Dennis Schopf of Schopf’s Hilltop Dairy in Carlsville said he farms his own 600 acres and rents considerably more land from others.

“The letter that went out, it kind of pointed fingers,” Schopf said, adding that he took about 15 phone calls from people he rents land from who received the letter.

“The letter made it sound as if farmers did wrong and weren’t doing plans right,” Schopf said. “We’re not here to pollute wells and create problems. We’re here to produce food for everybody and we do it as safe as we can.”

Schuster pointed out that he and his staff have been working on this for several months, including talking with planners for large farms, after the “very disappointing” results of the audit.

“We realized we had a bigger problem than we knew we had in the past,” Schuster said.

He also said nothing in the process has changed. Farmers know they have to have a nutrient management plan filed by April 1.

“What’s really changed is our finding out the deficiency of nutrient management planning in Door County,” Schuster said.

While he said he is willing to take responsibility where it is due, “I am not going to stand in front of a group of people with bad wells and say I didn’t use all my authority.”

While the department does not have the staff to audit every nutrient management plan that is submitted, Schuster said the department would conduct “focused audits” of nutrient management plans based on total volume of manure. He said six plans would undergo the focused audit this year.

“If they come in significantly incorrect, we will reject them. We’re hoping that doesn’t happen,” Schuster said. “We want compliance, not enforcement.”

Schuster also brought up again the January Wisconsin Supreme Court ruling that found once manure leaves the field and enters the aquifer, it is a pollutant. The ruling overturned a 2013 2nd District Court of Appeals ruling that manure is considered a nutrient, not a pollutant.

The case involved a Washington County farm couple and neighbors whose well was contaminated by liquid manure. The farm couple filed a claim with their insurance company to compensate their neighbors for the tainted well, but the insurance company balked, saying its policy excluded coverage for damage caused by pollutants.

What this means, Schuster said, is that almost all normal liability insurance excludes pollutants, which makes the landowner and farmer responsible for the cost of tainted wells.

He said the insurance industry responded to the ruling by offering environmental insurance to farmers.
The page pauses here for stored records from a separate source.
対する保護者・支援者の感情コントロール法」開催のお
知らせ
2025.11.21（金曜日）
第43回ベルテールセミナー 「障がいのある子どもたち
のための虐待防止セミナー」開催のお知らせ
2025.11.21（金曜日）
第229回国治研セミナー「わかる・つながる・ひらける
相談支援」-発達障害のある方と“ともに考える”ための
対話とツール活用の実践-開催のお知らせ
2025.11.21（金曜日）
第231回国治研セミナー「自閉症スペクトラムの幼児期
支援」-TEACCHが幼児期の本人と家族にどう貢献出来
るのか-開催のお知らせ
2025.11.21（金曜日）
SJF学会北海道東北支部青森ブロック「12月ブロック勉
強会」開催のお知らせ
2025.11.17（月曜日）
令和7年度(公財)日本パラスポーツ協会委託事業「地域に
However, Door County was excluded from coverage, he said, because of the higher than average groundwater risk due to shallow soils and fractured bedrock.
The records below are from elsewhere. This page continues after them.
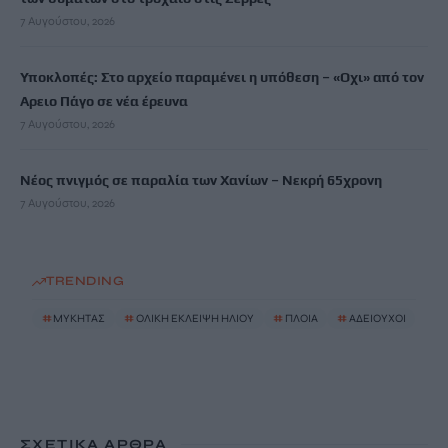
7 Αυγούστου, 2026
Υποκλοπές: Στο αρχείο παραμένει η υπόθεση – «Οχι» από τον
Αρειο Πάγο σε νέα έρευνα
7 Αυγούστου, 2026
Νέος πνιγμός σε παραλία των Χανίων – Νεκρή 65χρονη
7 Αυγούστου, 2026
TRENDING
#
ΜΥΚΗΤΑΣ
#
ΟΛΙΚΗ ΕΚΛΕΙΨΗ ΗΛΙΟΥ
#
ΠΛΟΙΑ
#
ΑΔΕΙΟΥΧΟΙ
ΣΧΕΤΙΚΆ ΆΡΘΡΑ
Schuster said he explained to insurance industry officials that his office has stepped up its watchdog role of nutrient management plans, and they were willing to offer environmental insurance policies to Door County farmers.

“After discussing our problem, they are now open to having insurance in Door County. That’s good news!” Schuster said.

Because so much farmed land is rental property, Schuster is also leading a charge to make landowners aware that they are as responsible as the farmers for what takes place on their land. With the assistance of Corporation Counsel/Interim Administrator Grant Thomas, the department has come up with a sample cropland rental agreement with conservation options (available online at map.co.door.wi.us/swcd).

Schuster said the reasoning behind offering the sample land agreement was that it seemed many landowners were unaware of their responsibilities. He said he had landowners yelling at him, asking why he didn’t make farmers do things right on their land.

“My answer has been for a while, ‘It’s your land. If you want something done or not done, make that part of the rental agreement. Don’t be unhappy with me. Provide them with a lease agreement with options.’

“The landowner, in most of this, is first in line for potential liability and enforcement,” Schuster said. “We want to make sure that landowners are aware of their responsibility.”